The National Theatre has produced a fascinating series of rehearsal diaries of various productions, many of which I was fortunate to see…so reading about how they got to the end result is always illuminating, but even the examinations of those plays I didn’t see are valuable and entertaining. Some of these rehearsal journals include productions of HENRY IV (with Michael “The Great Gambon” Gambon as Falstaff); Simon Russell Beale’s HAMLET; HIS DARK MATERIALS, a production based on Philip Pullman’s famous children’s trilogy; and Peter Hall’s the BACCHAI.
In anticipation of going to a recent local production of ANTONY AND CLEOPATRA, I re-read Tirzah Lowen’s excellent PETER HALL DIRECTS ANTONY AND CLEOPATRA, a rehearsal diary about Hall’s praised 1987 National Theatre production that starred Judi Dench and Anthony Hopkins.
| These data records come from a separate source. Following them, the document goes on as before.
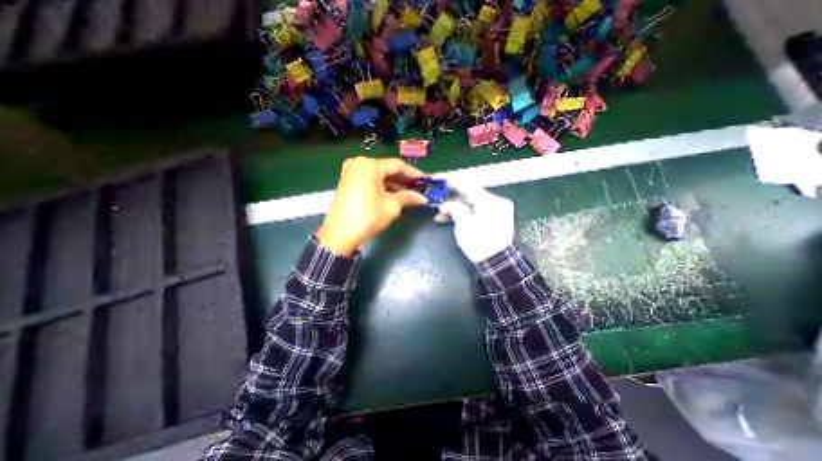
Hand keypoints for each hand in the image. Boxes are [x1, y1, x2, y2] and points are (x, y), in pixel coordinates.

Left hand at [316, 155, 426, 255]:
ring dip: (395, 184)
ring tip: (410, 194)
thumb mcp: (391, 206)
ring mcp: (352, 172)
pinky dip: (383, 187)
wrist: (340, 235)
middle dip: (404, 180)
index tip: (426, 181)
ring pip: (379, 176)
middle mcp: (359, 163)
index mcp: (369, 165)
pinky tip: (395, 195)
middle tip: (419, 188)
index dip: (414, 173)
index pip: (397, 165)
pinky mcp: (349, 182)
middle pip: (387, 169)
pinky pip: (371, 181)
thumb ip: (408, 197)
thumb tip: (422, 198)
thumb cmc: (368, 217)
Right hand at [440, 183, 511, 262]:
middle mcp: (496, 203)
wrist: (497, 262)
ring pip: (472, 205)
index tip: (441, 182)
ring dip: (456, 209)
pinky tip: (451, 219)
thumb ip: (453, 209)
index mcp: (490, 201)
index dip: (453, 184)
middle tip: (438, 199)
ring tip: (440, 214)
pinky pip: (477, 212)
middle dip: (452, 199)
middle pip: (470, 196)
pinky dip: (465, 215)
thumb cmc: (479, 242)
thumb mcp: (463, 224)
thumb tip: (445, 205)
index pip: (468, 187)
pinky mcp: (495, 220)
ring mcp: (497, 212)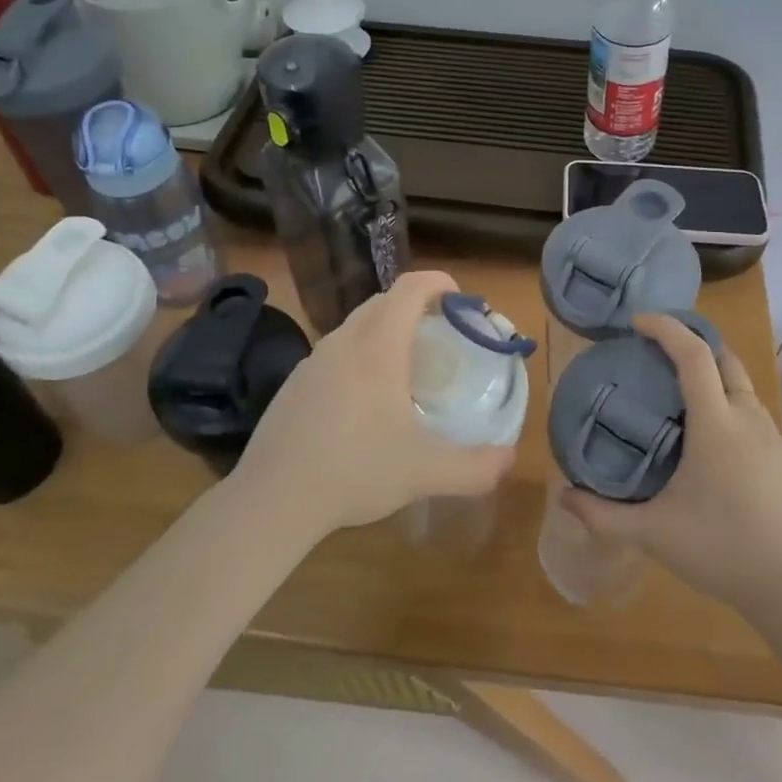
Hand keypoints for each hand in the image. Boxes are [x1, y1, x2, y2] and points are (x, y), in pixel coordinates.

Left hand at [231, 271, 514, 536]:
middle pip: (383, 301)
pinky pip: (336, 352)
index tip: (462, 300)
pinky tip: (365, 401)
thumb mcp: (426, 473)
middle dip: (417, 306)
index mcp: (377, 348)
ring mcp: (313, 361)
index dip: (439, 283)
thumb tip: (508, 459)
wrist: (273, 498)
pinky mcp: (294, 383)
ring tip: (406, 369)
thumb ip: (476, 467)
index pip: (410, 288)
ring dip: (386, 331)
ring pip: (356, 326)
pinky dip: (360, 355)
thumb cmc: (355, 472)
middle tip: (442, 337)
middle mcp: (343, 342)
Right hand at [562, 314, 781, 613]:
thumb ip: (602, 515)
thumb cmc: (721, 550)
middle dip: (694, 344)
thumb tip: (564, 496)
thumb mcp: (652, 534)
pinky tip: (715, 448)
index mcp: (716, 425)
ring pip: (744, 390)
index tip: (638, 322)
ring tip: (682, 401)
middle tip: (659, 354)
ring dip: (714, 379)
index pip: (694, 356)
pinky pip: (756, 418)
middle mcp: (749, 420)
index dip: (667, 329)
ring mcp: (775, 439)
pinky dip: (731, 409)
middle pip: (725, 360)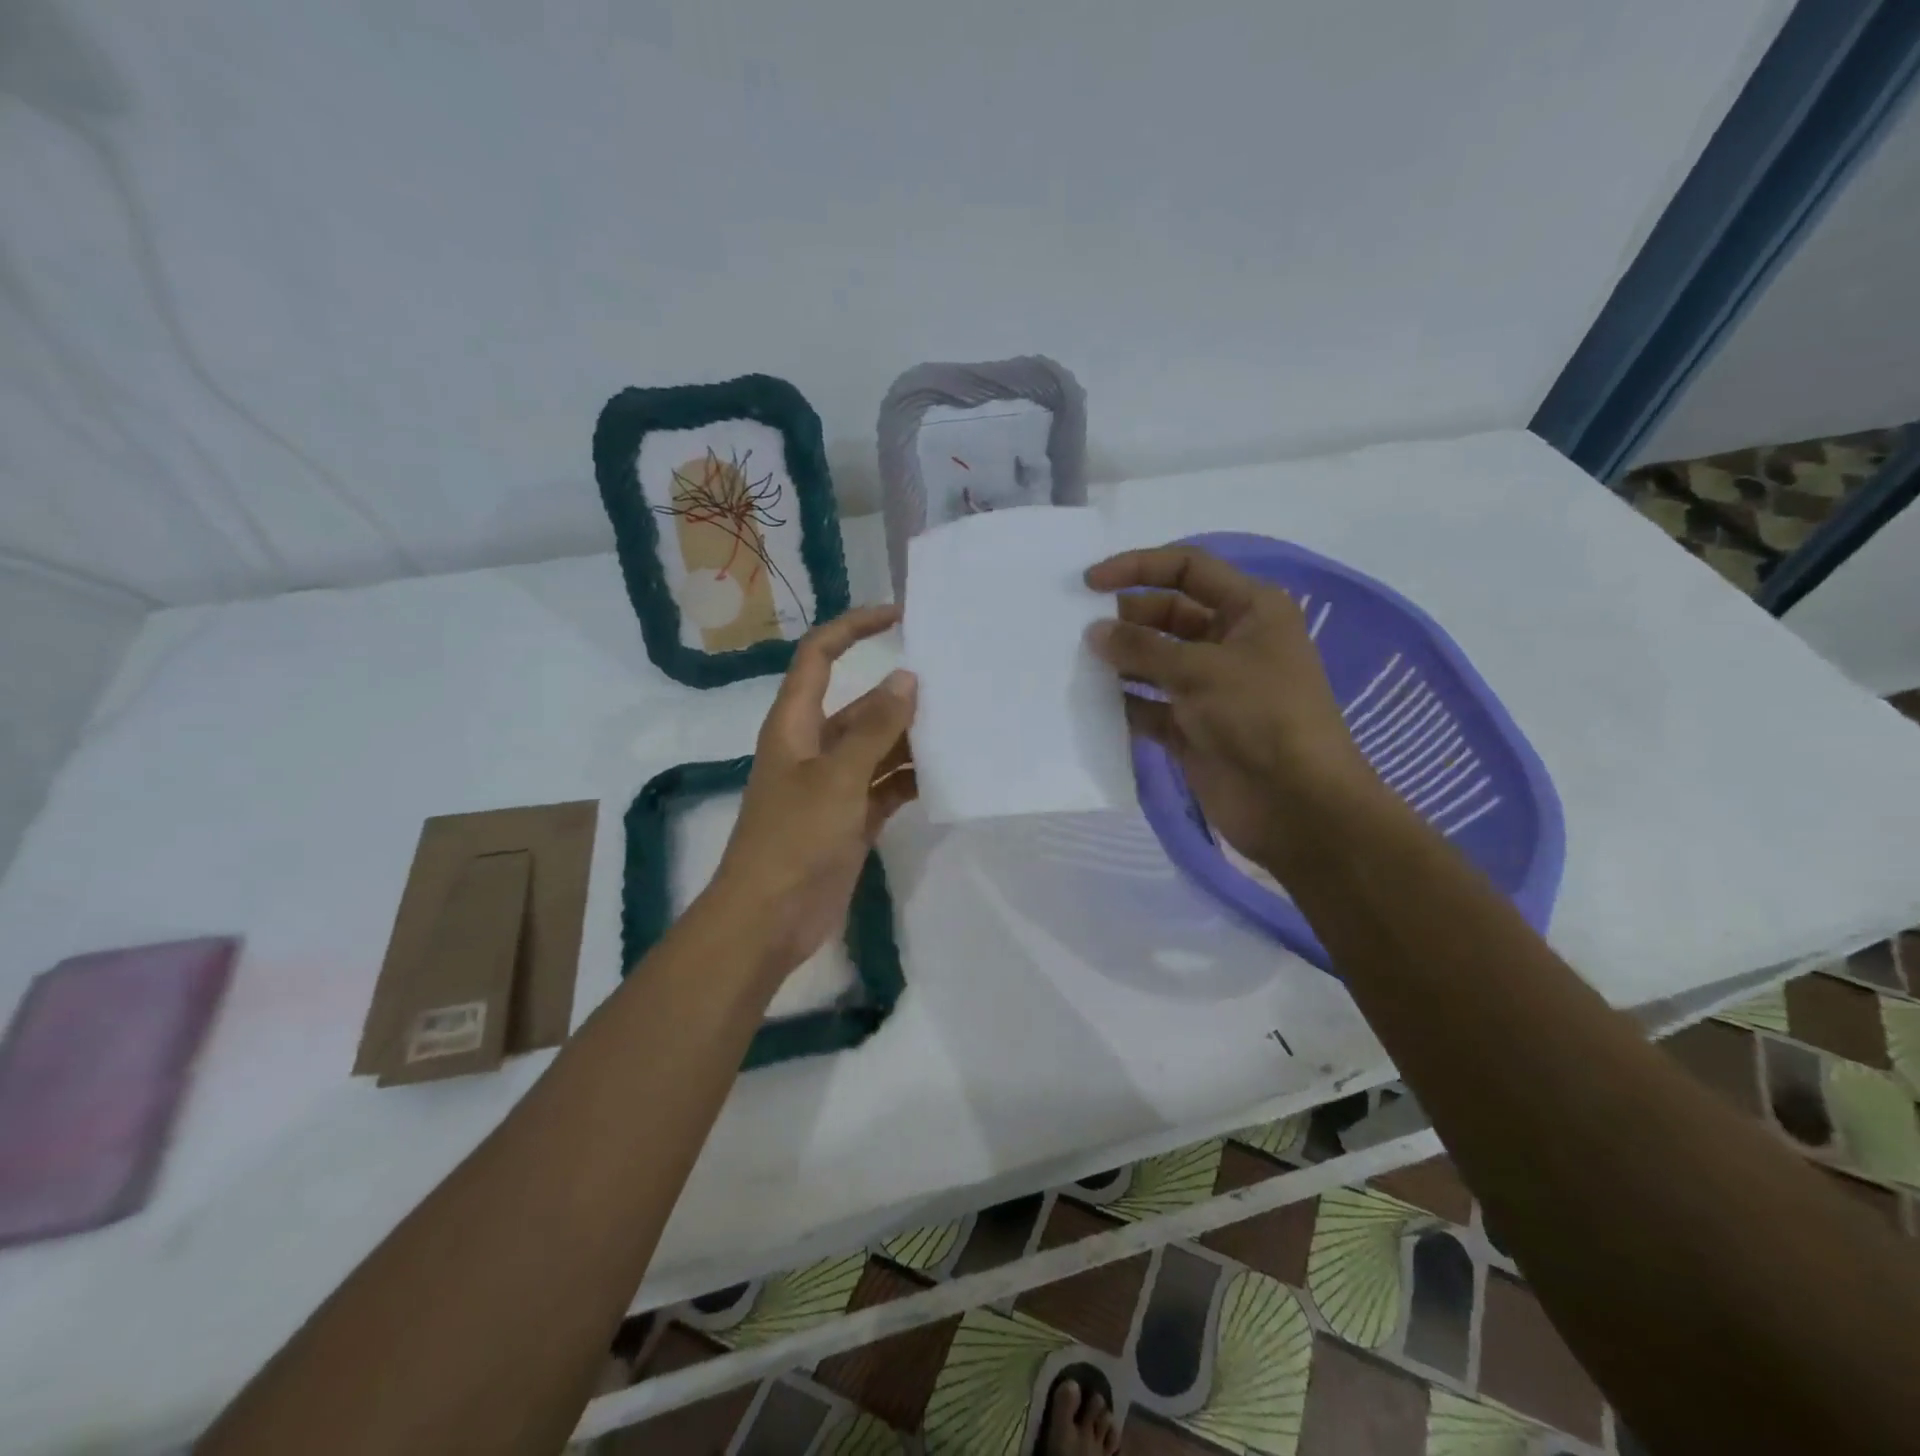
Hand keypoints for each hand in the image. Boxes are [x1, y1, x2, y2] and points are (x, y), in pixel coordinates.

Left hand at [705, 606, 918, 976]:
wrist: (769, 919)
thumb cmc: (794, 839)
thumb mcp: (836, 778)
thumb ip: (874, 729)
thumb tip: (906, 679)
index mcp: (795, 724)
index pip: (819, 656)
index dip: (854, 628)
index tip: (899, 616)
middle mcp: (814, 747)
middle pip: (860, 706)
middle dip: (900, 696)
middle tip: (955, 688)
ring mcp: (834, 785)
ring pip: (878, 747)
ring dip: (911, 740)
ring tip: (960, 730)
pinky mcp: (850, 818)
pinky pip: (886, 786)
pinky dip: (910, 780)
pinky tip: (945, 777)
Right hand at [1085, 545, 1377, 877]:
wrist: (1295, 804)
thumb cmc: (1260, 716)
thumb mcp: (1201, 670)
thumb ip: (1142, 647)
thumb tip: (1094, 632)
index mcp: (1250, 609)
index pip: (1188, 569)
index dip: (1139, 567)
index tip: (1090, 582)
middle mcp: (1229, 641)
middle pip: (1166, 614)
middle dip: (1124, 618)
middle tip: (1076, 629)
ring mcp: (1209, 687)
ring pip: (1153, 661)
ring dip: (1119, 660)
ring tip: (1074, 661)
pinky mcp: (1192, 726)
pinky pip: (1148, 704)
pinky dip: (1123, 702)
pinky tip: (1089, 701)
The observant journal gives us a great glimpse at how Hall guides Dench and Hopkins, two actors at the height of their powers, to their performances of these two middle-aged lovers in their last gasp of passion.
Hall and Trevor Nunn were both trained in a rigid discipline of verse-speaking by George Rylands who learned it from the famous Elizabethan specialist, William Poel. Hall is adamant that the key to great Shakespearean performances lies in understanding how to speak the verse. “Shakespeare tells the actor when to go fast and when to go slow; when to pause, when to come in on cue and when to accent a word,” Hall insists, “His text is full of such clues. He tells the actor when but never why or how. That is up to the actor.” Hall dutifully illuminates his thoughts and gives examples on verse-speaking in his book, SHAKESPEARE’S ADVICE TO THE PLAYERS, one of the most useful books I have when it comes to tackling Shakespeare.
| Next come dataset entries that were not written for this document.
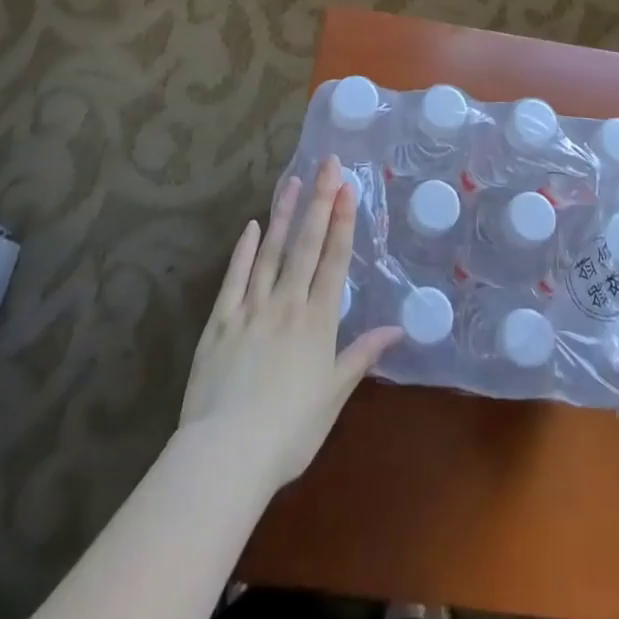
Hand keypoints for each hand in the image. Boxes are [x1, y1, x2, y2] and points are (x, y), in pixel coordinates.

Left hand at [179, 156, 401, 497]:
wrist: (226, 454)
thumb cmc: (289, 432)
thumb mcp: (333, 395)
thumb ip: (362, 355)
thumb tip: (398, 328)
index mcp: (317, 321)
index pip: (334, 259)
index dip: (343, 221)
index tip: (348, 187)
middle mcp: (287, 303)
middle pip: (306, 244)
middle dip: (320, 202)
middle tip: (328, 164)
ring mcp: (251, 308)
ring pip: (270, 252)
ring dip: (284, 215)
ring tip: (293, 182)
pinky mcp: (220, 321)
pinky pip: (234, 278)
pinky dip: (243, 251)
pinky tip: (250, 227)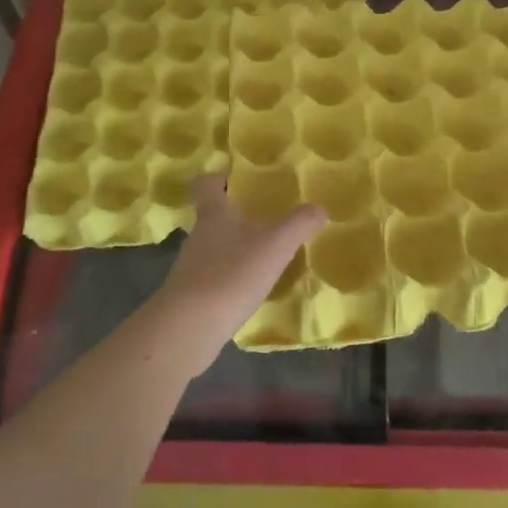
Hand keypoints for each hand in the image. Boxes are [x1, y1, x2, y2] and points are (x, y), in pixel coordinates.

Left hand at [147, 175, 325, 364]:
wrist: (188, 328)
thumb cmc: (231, 275)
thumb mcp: (274, 246)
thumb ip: (299, 224)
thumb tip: (319, 208)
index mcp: (214, 216)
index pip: (208, 185)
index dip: (220, 178)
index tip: (237, 179)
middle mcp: (199, 237)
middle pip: (213, 217)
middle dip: (236, 215)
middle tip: (265, 218)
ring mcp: (192, 268)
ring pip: (214, 248)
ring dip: (235, 248)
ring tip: (264, 255)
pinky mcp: (192, 297)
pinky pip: (214, 278)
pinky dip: (232, 278)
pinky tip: (251, 289)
And, speaking of the bard, I’d be remiss not to mention Bernard Grebanier’s THEN CAME EACH ACTOR, that discusses “Shakespearean Actors, Great and Otherwise” from Elizabethan times on. Grebanier can be very opinionated, and often-times even infuriating, about those actors he embraces and those he dismisses, but the book is rich in interesting history and great stories.
But enough of my picks. How about some of yours? What theatre books/plays do you find useful, fascinating, entertaining? Any that changed your life, any of my picks you disagree with? Give us your recommendations and tell us why!